IT was, perhaps, only right it ended this way.
After a campaign in which late concessions, sloppy defending and a lack of edge in attack have undermined Dunfermline Athletic's efforts to remain in the Clydesdale Bank Premier League, two goals in the final four minutes of their closing contest deprived them of a consolatory victory.
Despite the briefness of his tenure as manager, Jim Jefferies has already tired of bemoaning the momentary lapses of concentration that have cost the club their top-flight status so, when asked to dissect the mistakes that allowed Liam Kelly and Jude Winchester to score, all he could offer was a sanguine shrug. Little wonder. It had appeared Dunfermline were on their way to a second home victory of the campaign – and a second in consecutive games – after taking advantage of their opponents' defensive disarray to score a 20th-minute opener. Joe Cardle's free-kick from inside his own half should not have been unduly troublesome, but Liam Buchanan was left alone to nudge a header across goal for Paul Willis to angle beyond goalkeeper Kyle Letheren from close range.
It would not be the last time Dunfermline discovered pockets of room in the visitors' final third, but they were ultimately punished for not exploiting them. Buchanan, particularly, frolicked without ever really being afforded a clear sight of goal, his one shot being blocked by Ryan O'Leary after Willis dispossessed Michael Nelson. Beyond that, a Cardle effort that was comfortably handled and an effort disallowed after Martin Hardie strayed offside to bundle in an Andy Kirk header were the only opportunities they enjoyed.
Same old story, said Jefferies. The Dunfermline manager was, however, more forthcoming on the decisions he now has to make to prepare for life in the lower leagues. With budget cuts necessitating the departure of several senior players, he used this contest to ask questions of his fringe performers. Some provided definitive answers. "Today confirmed one or two things ahead of meetings on Tuesday," said Jefferies, who has 10 of an expected 18-man squad already contracted for next term. "Maybe some of the players I want, I can't keep because I won't have the money to attract them."
Yet while Jefferies reaffirmed his own intention to remain with Dunfermline, doubt surrounds the future of his Kilmarnock counterpart. Kenny Shiels says he wants to stay, chairman Michael Johnston is eager to keep him, yet other clubs are casting covetous eyes at a manager who has overseen a remarkable season for the Rugby Park club.
"I turned down a job this week," Shiels revealed. "I was offered an interview by an English club, but I felt it was unfair. I couldn't have looked my son [Dean Shiels] in the face after he stayed here for less money.
"I want to be here and I hope that is reciprocated, but we have a long-term plan and I want something commensurate with that." Certainly, the Northern Irishman is building something encouraging at Rugby Park, even if it took his side half an hour to adapt to an experimental 4-3-3 shape and take a grip on proceedings.

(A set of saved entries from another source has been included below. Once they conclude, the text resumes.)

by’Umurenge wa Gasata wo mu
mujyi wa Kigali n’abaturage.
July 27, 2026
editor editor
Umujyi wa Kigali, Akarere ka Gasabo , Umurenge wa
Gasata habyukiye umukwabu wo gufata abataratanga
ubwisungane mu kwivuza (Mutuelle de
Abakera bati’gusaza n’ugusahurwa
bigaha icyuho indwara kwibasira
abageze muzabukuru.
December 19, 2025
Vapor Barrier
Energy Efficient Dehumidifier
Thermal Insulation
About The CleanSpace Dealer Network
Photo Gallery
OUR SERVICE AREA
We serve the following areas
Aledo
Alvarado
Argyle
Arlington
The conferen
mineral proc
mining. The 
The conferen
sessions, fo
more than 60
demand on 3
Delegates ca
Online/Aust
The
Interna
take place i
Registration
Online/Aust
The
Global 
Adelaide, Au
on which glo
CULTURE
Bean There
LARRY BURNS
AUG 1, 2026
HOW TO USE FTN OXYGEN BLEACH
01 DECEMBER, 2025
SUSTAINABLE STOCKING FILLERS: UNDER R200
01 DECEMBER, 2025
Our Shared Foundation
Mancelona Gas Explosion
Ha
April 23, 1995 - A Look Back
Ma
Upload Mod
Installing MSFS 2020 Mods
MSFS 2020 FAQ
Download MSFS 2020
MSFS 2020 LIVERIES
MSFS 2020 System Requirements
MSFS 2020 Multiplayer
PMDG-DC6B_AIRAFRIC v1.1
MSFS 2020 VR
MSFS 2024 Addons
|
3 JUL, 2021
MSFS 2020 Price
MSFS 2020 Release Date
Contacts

A couple of Kelly drives which skittered apologetically towards debutant goalkeeper Bernardo Fernandez at the end of the first half were little more than a precursor to 20 minutes of almost incessant pressure after the interval. The angle of attack was varied; William Gros had an low drive blocked by the goalkeeper's leg, Ross Barbour headed wide from a free-kick, Dean Shiels lashed a volley past and Gary Harkins almost duped the goalkeeper from 40 yards.
The clearest opening, though, came when a clever interchange between Shiels and Gros released Harkins on the right of the area and the chunky conductor lifted a delightful lob over the goalkeeper only for Alex Keddie to head desperately off the goalline.
Aware that a point would effectively ensure a seventh-place finish to add to their Co-operative Insurance Cup triumph, Shiels' side maintained their urgency and were eventually rewarded. First, Kelly lifted an effort high into the net, then youngster June Winchester capped an eye-catching cameo by turning Lewis Toshney's cross home in the 89th minute.
"We've played 20 games without a striker this season; we've been like a vehicle without a steering wheel," said Shiels, trying to explain why the goals took so long to come. "That's the more expensive part of the commodity and it makes our achievement even more remarkable."